* **WORK REQUIRED**: Exact transcription of the data below is required, without the images.
─── EXTRACTED MATERIAL
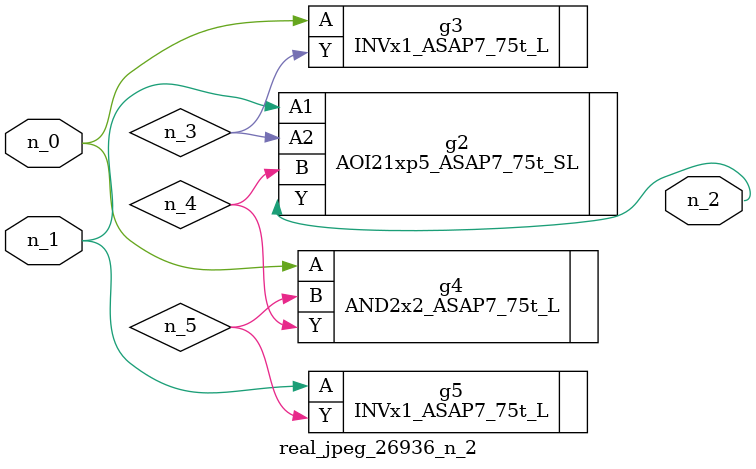
<source format=v>
module real_jpeg_26936_n_2 (n_1, n_0, n_2);

input n_1;
input n_0;

output n_2;

wire n_5;
wire n_4;
wire n_3;

INVx1_ASAP7_75t_L g3 ( 
.A(n_0),
.Y(n_3)
);

AND2x2_ASAP7_75t_L g4 ( 
.A(n_0),
.B(n_5),
.Y(n_4)
);

AOI21xp5_ASAP7_75t_SL g2 ( 
.A1(n_1),
.A2(n_3),
.B(n_4),
.Y(n_2)
);

INVx1_ASAP7_75t_L g5 ( 
.A(n_1),
.Y(n_5)
);


endmodule
</source>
──────
* **SOLUTION**:
<source format=v>
module real_jpeg_26936_n_2 (n_1, n_0, n_2);

input n_1;
input n_0;

output n_2;

wire n_5;
wire n_4;
wire n_3;

INVx1_ASAP7_75t_L g3 ( 
.A(n_0),
.Y(n_3)
);

AND2x2_ASAP7_75t_L g4 ( 
.A(n_0),
.B(n_5),
.Y(n_4)
);

AOI21xp5_ASAP7_75t_SL g2 ( 
.A1(n_1),
.A2(n_3),
.B(n_4),
.Y(n_2)
);

INVx1_ASAP7_75t_L g5 ( 
.A(n_1),
.Y(n_5)
);


endmodule
</source>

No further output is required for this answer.